> Material for this exercise
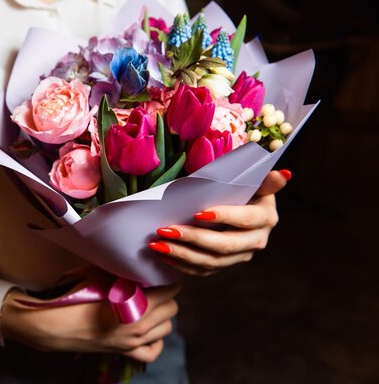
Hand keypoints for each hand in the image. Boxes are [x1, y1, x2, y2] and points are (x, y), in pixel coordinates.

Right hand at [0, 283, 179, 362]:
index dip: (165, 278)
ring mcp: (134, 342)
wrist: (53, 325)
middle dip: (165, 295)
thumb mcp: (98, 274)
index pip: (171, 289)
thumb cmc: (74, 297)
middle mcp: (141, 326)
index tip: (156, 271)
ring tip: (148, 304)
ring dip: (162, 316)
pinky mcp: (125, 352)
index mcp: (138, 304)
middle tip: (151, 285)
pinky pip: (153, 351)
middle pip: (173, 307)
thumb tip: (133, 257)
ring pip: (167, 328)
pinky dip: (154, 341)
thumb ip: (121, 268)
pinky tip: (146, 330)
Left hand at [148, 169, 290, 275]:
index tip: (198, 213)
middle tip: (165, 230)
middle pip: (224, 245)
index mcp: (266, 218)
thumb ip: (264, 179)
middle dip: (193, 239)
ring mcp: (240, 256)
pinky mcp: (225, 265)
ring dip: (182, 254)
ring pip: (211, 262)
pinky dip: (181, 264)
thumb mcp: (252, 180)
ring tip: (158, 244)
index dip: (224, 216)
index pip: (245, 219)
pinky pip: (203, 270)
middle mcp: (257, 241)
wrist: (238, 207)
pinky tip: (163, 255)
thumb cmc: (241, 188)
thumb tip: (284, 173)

> About this exercise
The exercise is to copy out every line above that has the word "ring" in it.

> Completed task
ring mcp: (134, 342)
ring tip: (148, 304)
ring dip: (162, 316)
ring pip: (167, 328)
ring mcp: (240, 256)
ring dip: (182, 254)
ring pip: (211, 262)
ring tip: (158, 244)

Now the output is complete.